OCI Data Catalog manages 8 terabytes of metadata with Oracle Autonomous Database

Oracle Cloud Infrastructure Data Catalog uses Autonomous Database to manage metadata, enabling customers to discover, use, and govern data assets.

Share:

When we evaluated data stores, it was very important to simplify management and administration. We wanted to spend our time developing the service, not managing databases. Autonomous Database meets our technical needs, makes the service more resilient, and saves us an estimated two full-time headcount.

Robert VelisarSenior Director Software Development, Oracle

Business challenges

Today organizations need to work with data in many different data stores, in the cloud and on-premises. Data professionals need help to discover that data, put it to productive use, and provide governance.

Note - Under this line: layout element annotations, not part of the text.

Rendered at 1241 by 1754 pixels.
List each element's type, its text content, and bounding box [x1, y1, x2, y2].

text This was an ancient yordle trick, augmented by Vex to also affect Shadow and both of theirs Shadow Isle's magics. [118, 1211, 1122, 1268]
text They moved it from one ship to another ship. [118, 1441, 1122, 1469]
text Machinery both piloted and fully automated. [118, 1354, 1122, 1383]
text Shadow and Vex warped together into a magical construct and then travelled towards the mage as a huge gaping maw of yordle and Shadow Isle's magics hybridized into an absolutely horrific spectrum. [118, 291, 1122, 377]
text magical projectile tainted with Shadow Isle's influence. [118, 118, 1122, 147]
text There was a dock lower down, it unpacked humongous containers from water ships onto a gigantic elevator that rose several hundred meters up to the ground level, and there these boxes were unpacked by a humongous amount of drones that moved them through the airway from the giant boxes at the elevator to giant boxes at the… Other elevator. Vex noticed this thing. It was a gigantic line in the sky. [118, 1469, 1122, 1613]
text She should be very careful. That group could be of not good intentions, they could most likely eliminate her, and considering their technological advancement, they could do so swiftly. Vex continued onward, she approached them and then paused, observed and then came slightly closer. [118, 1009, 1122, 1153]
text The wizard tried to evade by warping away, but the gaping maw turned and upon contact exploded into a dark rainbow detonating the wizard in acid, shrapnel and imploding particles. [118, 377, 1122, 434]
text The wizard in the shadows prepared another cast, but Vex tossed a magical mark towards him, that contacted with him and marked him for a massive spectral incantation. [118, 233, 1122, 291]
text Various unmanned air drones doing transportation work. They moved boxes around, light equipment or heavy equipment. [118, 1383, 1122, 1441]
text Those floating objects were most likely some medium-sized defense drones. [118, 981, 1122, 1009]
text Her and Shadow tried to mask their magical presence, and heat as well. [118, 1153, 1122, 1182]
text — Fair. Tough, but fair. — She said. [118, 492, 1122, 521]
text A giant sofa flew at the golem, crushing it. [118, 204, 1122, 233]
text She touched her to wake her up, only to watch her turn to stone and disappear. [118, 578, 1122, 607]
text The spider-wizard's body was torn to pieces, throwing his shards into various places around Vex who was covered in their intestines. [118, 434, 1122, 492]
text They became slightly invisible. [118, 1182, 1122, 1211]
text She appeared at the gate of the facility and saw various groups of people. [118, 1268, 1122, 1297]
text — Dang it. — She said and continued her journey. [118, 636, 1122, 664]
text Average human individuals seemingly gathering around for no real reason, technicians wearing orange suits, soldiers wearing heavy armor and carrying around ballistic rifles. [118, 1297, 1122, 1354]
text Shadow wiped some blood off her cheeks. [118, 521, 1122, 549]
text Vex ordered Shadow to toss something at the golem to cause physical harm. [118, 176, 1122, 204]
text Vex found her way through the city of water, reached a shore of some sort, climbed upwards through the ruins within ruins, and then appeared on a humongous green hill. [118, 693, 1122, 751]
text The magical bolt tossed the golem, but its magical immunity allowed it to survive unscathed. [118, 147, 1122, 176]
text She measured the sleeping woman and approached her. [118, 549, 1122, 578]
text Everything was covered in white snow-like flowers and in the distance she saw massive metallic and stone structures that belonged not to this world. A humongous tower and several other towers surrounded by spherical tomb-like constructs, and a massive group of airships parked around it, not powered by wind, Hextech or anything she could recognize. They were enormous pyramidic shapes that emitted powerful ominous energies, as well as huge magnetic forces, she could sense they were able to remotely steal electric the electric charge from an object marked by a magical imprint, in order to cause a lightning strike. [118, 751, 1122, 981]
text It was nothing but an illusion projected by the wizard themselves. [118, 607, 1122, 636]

Oracle Cloud Infrastructure Data Catalog addressed the development team’s need to discover data by building an inventory of data assets with technical and business context, a business concept glossary (so that users have a common understanding of what that data describes), and a common metadata store for a data lakehouse. OCI Data Catalog supports object storage and different databases, both in the cloud and on-premises. Integration between OCI Data Catalog and Oracle Autonomous Database automatically creates external tables, so tools or individuals using the database can transparently query data in the lakehouse.

To support its mission, OCI Data Catalog needs to harvest metadata from all supported sources. This metadata is all managed in a central repository where users can collect technical and business metadata, track provenance, as well as create glossaries and tags to make search and  discovery more productive.

Why Oracle chose Autonomous Database

While building a new service, the software development team was keen to spend time building new functionality, rather than on database administration, so the group evaluated managed database services.

After looking at other options, Oracle’s software development group selected Autonomous Database for transaction processing and mixed workloads. Other managed options are available, but they all require some measure of manual administration. The team wanted to avoid the associated costs, potential for error, and security risks of manual administration. With fully autonomous operations, developers could focus on building their service while the database handled tuning, patching, security, and more.

By relying on the database to manage itself, staff resources could be redirected to develop the service itself, shortening the time to delivery.

Results

OCI Data Catalog is currently deployed in all Oracle Cloud regions across commercial and government realms. Each region has one or more database instances, starting at 15 OCPUs (30 vCPUs) and supporting many customers. OCI Data Catalog manages more than 8 TB of metadata, and this is growing exponentially.

New database instances are easily provisioned using Terraform scripts when required. However, autoscaling handles temporary peak usage without over provisioning. In the event of unexpected load, the database will temporarily add additional compute resources, up to 3X of what was originally provisioned. This helps to ensure consistent performance for customers, without the need to over-provision.

In the near future, the development team plans to add data lineage capabilities to OCI Data Catalog using graph analytics. Because graph analytics are built into Autonomous Database, the software development team does not have to manage the complexity and security risk of exporting data to a separate graph engine.

Autonomous operations are the primary driver for use of Autonomous Database. By relying on the database to manage, scale, and patch itself, with no downtime or service disruptions, developers saved an estimated 2 full-time headcount. Those resources were applied to developing the service itself, shortening time to delivery.